Chaque samedi, nous analysons les problématiques climatiques avec François Gemenne, enseignant à HEC, qui est également à la tête du Conseil scientifique de la Fondation pour l’homme et la nature et fait partie du GIEC.
L’entreprise Imerys envisage d’établir une mine de lithium de grande envergure à Échassières, dans l’Allier. Le site industriel projeté couvre un espace de 30 hectares, comprendra des galeries souterraines de 400 mètres de profondeur et diverses infrastructures tels que celles consacrées au fret et au traitement des déchets. La mine consommera beaucoup d’eau, environ 600 000 mètres cubes par an, qui seront pompés de la Sioule, la rivière proche. Le projet a déjà commencé à faire l’objet de discussions publiques sous l’égide de la Commission nationale du débat public le 11 mars, et de nombreuses objections ont été soulevées par ceux qui s’opposent au projet.

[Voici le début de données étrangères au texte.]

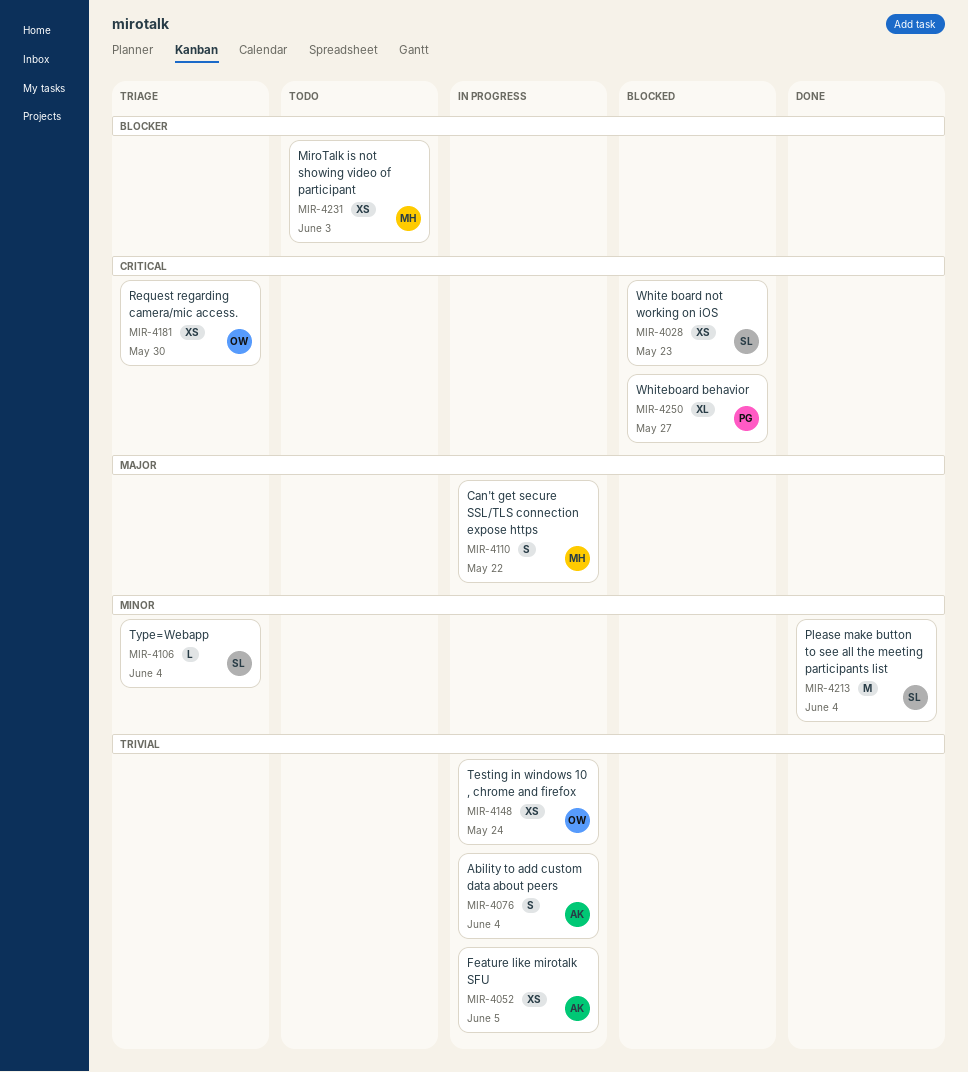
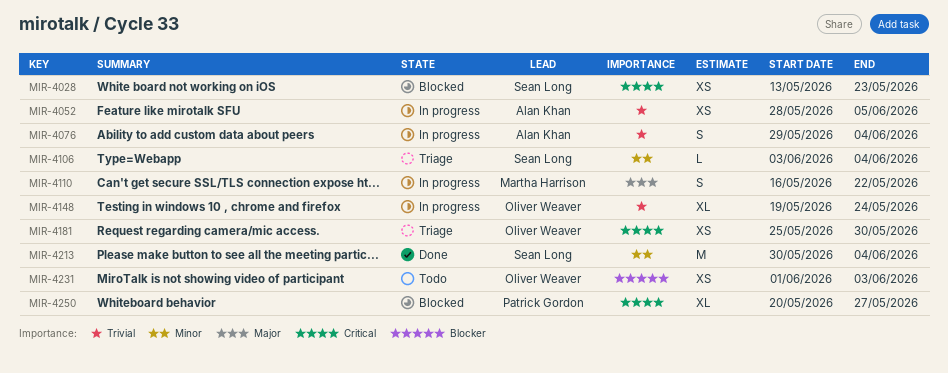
MIR-4148, estimate: XS -> XL
MIR-4231, owner: Martha Harrison -> Oliver Weaver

Des interrogations légitimes
Il est tout à fait compréhensible que ce projet puisse susciter des interrogations. Si Imerys parvient à ses fins, ce serait la première ouverture d’une mine en France depuis les cinquante dernières années. Le but de l’entreprise est de produire environ 34 000 tonnes d’hydroxyde de lithium chaque année, ce qui suffirait à alimenter environ 700 000 voitures à batterie pendant au moins 25 ans.
À l’heure actuelle, la production mondiale de lithium s’élève à environ 130 000 tonnes. Si la mine d’Échassignières voit le jour, elle pourrait représenter environ un quart de la production mondiale de lithium. Cela permettrait à la France de jouer un rôle important dans la production des terres rares et des minerais critiques, qui sont aujourd’hui principalement produites par l’Australie, le Chili et la Chine.
Est-ce que le lithium devient une denrée rare?
Malgré les spéculations sur le fait que les réserves de lithium s’épuisent, les réserves mondiales de lithium restent abondantes. Le chiffre des réserves avérées de lithium s’élève à environ 26 millions de tonnes en 2022, alors que les estimations de réserves potentielles se situent aux alentours de 100 millions de tonnes.
Pourquoi chercher le lithium en France ?
La production locale du lithium présenterait des avantages, notamment ceux liés à la transition énergétique et à la réduction de l’impact environnemental. Les immenses réserves de lithium se trouvent principalement dans les plaines salines d’Amérique du Sud qui sont des sites naturels d’une grande beauté et qui seraient nécessairement détruits par les activités minières.
Peut-on vraiment parler de mines écologiques ?
Indéniablement, non. Même les précautions les plus rigoureuses ne peuvent empêcher les mines d’avoir un impact sur l’environnement local. Alors que tout le monde désire la transition vers des batteries au lithium, personne ne souhaite vivre à proximité d’une mine de lithium. De même, tout le monde aspire à l’énergie renouvelable, mais personne ne souhaite voir une éolienne dénaturer son paysage.
La contradiction de la transition
Il existe une contradiction inhérente entre les exigences de la transition énergétique et la préservation de la biodiversité. Dans certains cas, les projets destinés à lutter contre le changement climatique peuvent nuire à la biodiversité. Les barrages et d’autres grands projets d’infrastructure peuvent avoir un coût environnemental significatif, même s’ils contribuent à réduire notre dépendance aux énergies fossiles. Par conséquent, nous devons accepter ce coût tout en s’efforçant de le minimiser au maximum, ou alors nous ne devons rien faire du tout. Les alternatives se présentent sous cette forme.